L’arrêt du Conseil d’Etat, annulant une décision de l’ART est le signe des batailles qui se livrent dans ce qui fut un service public.

Le réseau téléphonique français a été créé et longtemps maintenu par les PTT dans le cadre d’un service public.

Les dernières années ont vu la création de France Telecom, puis l’apparition d’opérateurs privés, concurrents de l’opérateur historique.
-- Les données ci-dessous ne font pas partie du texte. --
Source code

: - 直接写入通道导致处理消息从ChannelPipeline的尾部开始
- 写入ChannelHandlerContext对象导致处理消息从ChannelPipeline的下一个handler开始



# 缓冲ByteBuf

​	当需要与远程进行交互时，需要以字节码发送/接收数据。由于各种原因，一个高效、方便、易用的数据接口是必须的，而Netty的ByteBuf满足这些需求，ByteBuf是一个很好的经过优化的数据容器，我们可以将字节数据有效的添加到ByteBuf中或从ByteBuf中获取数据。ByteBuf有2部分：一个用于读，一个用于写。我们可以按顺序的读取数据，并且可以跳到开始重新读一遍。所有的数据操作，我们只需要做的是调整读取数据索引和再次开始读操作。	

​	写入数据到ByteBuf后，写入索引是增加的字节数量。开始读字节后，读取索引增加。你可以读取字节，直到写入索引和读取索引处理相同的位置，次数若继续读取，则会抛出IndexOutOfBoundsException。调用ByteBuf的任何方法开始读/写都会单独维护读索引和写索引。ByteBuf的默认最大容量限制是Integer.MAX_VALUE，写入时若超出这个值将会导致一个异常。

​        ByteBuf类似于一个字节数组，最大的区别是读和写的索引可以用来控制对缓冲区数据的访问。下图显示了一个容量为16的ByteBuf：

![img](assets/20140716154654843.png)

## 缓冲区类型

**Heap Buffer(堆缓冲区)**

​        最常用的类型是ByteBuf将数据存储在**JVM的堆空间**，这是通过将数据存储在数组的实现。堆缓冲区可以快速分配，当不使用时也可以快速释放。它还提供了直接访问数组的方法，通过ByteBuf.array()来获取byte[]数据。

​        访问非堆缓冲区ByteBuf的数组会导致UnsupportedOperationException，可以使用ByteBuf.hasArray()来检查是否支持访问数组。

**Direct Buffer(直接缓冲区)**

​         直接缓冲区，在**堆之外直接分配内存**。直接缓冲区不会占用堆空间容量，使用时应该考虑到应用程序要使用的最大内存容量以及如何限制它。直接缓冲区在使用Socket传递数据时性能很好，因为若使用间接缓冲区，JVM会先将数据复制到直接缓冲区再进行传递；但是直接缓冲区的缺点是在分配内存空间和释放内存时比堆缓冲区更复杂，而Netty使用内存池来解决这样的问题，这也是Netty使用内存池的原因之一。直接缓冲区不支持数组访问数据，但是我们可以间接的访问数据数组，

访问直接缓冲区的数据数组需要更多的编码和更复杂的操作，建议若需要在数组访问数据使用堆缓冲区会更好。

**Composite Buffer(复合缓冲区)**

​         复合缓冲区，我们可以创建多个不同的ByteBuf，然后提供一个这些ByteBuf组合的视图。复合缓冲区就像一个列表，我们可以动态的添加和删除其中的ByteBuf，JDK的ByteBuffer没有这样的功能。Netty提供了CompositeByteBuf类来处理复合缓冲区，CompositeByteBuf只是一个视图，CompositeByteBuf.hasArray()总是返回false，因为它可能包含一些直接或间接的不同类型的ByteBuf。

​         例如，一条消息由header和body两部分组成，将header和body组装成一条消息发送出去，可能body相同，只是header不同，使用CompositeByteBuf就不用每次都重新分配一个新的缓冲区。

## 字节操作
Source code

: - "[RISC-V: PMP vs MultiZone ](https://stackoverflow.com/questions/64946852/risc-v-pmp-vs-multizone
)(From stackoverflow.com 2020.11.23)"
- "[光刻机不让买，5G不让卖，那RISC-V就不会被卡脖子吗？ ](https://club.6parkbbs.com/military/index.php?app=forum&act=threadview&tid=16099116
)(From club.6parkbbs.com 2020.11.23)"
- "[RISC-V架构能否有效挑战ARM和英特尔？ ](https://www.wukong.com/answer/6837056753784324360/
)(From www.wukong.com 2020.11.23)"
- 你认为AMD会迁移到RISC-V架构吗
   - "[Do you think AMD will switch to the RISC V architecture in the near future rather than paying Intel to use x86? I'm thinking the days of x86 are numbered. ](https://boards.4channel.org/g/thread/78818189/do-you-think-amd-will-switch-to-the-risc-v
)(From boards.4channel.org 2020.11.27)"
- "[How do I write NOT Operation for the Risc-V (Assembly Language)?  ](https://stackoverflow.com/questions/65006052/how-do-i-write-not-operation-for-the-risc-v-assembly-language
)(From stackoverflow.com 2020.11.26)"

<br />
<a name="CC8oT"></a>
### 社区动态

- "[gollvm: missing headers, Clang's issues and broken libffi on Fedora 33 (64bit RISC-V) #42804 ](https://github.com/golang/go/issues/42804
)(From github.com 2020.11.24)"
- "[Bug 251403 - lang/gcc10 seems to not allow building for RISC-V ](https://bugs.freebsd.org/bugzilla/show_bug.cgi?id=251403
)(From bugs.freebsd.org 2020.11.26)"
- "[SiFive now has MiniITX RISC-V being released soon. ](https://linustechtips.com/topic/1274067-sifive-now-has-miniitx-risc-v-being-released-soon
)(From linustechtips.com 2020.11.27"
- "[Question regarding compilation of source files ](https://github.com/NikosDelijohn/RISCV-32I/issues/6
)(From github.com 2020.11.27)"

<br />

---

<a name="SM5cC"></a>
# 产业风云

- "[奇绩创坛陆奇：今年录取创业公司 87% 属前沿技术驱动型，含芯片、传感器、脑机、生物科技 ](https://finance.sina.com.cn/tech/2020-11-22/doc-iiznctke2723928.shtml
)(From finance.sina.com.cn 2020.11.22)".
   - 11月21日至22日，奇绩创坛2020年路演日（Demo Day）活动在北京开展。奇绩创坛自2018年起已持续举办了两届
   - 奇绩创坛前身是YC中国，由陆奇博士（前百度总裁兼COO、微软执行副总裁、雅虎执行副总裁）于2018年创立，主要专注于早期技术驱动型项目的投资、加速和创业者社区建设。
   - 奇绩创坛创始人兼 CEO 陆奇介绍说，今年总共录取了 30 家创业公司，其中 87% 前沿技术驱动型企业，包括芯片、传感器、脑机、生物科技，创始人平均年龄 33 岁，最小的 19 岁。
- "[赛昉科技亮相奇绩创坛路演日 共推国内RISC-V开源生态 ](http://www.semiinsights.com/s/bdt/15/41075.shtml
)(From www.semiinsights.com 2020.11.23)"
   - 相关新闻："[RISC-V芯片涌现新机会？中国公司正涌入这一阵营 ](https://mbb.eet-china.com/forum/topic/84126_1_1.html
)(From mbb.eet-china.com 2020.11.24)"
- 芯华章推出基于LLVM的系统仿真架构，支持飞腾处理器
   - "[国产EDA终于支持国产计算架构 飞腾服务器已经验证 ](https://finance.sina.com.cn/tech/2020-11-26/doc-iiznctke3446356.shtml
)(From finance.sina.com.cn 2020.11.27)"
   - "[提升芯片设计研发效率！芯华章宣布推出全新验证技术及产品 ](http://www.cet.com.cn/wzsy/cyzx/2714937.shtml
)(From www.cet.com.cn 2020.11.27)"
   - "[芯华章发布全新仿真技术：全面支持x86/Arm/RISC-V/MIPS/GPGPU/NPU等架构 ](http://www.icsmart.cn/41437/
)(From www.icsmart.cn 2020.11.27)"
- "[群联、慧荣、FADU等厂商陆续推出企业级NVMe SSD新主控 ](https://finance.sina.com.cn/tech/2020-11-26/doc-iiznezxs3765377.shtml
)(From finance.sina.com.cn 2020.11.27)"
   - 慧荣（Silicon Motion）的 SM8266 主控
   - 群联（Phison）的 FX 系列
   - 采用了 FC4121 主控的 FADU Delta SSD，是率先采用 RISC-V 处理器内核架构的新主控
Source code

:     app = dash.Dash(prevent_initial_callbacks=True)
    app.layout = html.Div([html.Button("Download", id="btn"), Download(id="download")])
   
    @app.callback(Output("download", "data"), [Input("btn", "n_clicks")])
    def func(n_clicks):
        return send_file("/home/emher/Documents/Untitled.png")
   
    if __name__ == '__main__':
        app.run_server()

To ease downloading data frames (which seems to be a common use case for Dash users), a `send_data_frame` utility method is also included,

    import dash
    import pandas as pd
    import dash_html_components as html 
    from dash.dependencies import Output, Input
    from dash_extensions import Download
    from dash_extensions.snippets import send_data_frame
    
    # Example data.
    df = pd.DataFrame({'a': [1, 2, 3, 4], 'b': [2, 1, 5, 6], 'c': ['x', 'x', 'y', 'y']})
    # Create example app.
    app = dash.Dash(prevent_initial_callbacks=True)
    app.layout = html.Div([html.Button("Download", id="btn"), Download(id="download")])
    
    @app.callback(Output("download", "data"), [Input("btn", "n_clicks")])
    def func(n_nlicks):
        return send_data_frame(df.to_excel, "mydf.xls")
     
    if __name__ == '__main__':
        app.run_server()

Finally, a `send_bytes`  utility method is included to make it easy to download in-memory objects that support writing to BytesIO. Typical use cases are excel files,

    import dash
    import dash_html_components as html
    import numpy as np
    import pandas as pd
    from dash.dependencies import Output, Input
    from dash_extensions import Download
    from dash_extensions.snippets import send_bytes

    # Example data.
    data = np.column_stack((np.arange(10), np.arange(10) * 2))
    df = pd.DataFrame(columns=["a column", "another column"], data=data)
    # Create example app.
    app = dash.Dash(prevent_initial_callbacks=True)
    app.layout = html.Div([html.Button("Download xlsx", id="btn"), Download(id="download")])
Mais ces opérateurs concurrents ne possèdent pas les lignes qui composent le réseau de télephonie en France. Ce réseau est composé de centraux reliés les uns aux autres (et aussi aux réseaux étrangers) par un cablage en fibre optique qui transporte des données numérisées. La liaison entre un central et le poste de l’abonné est constituée, elle, d’une paire de fils de cuivre qui transporte les données sous forme analogique (non numérisée). Ce maillage de fils de cuivre est ce qu’on appelle la "boucle locale".

Le dégroupage de la boucle locale c’est l’obligation faite à l’opérateur historique de louer une partie de ses infrastructures aux autres opérateurs afin qu’ils puissent installer leurs propres équipements et ainsi proposer une offre concurrente à France Télécom.

Le prix de la location ne saurait être celui "du marché", puisque France Telecom est en situation de monopole. Il est donc déterminé par l’ART (Autorité de Régulation des Télécoms). On devine que la fixation de ce prix peut donner lieu à bien des bagarres.

En avril 2002 l’ART avait fixé pour le dégroupage total un tarif de 10,50 € HT par mois, qui devrait passer à 9,50€ HT à partir du 1er juin 2005. France Télécom souhaitant continuer à pratiquer le tarif qu’elle avait fixé, proche des 14€ HT/mois, avait décidé d’attaquer la décision de l’ART.

Le 25/02/05 le Conseil d’Etat a rendu un arrêt qui semble, au premier coup d’oeil, favorable à France Telecom, en annulant la décision de l’ART. Toutefois, l’arrêt comporte deux dispositions qui changent considérablement la donne : d’une part, comme le dit Le Monde, « les sages du Palais-Royal ont consenti à ce que leur décision ne s’applique pas rétroactivement comme c’est normalement le cas en droit administratif », d’autre part le Conseil d’Etat, dans un communiqué a validé, sur le fonds, les tarifs fixés par l’ART, en précisant que « si la décision de l’ART a été censurée pour n’avoir pas respecté la règle de la publication préalable de la méthode de calcul employée, elle n’en était pas moins justifiée au regard de l’objectif imposé par le droit communautaire de fixation de tarifs orientés vers les coûts. Son annulation rétroactive aurait donc eu pour effet de faire revivre des tarifs non conformes à ce qu’impose le droit communautaire. »

En d’autres termes : l’ART est tout à fait fondée à fixer des tarifs de ce genre, à condition qu’elle détaille et justifie ses calculs et ses objectifs.

Bel exercice d’équilibrisme de la part du Conseil d’Etat, donc. Le genre d’exercice auquel Thierry Breton, aujourd’hui ministre de l’économie, hier PDG de France Telecom, devrait avoir, lui aussi, à se livrer.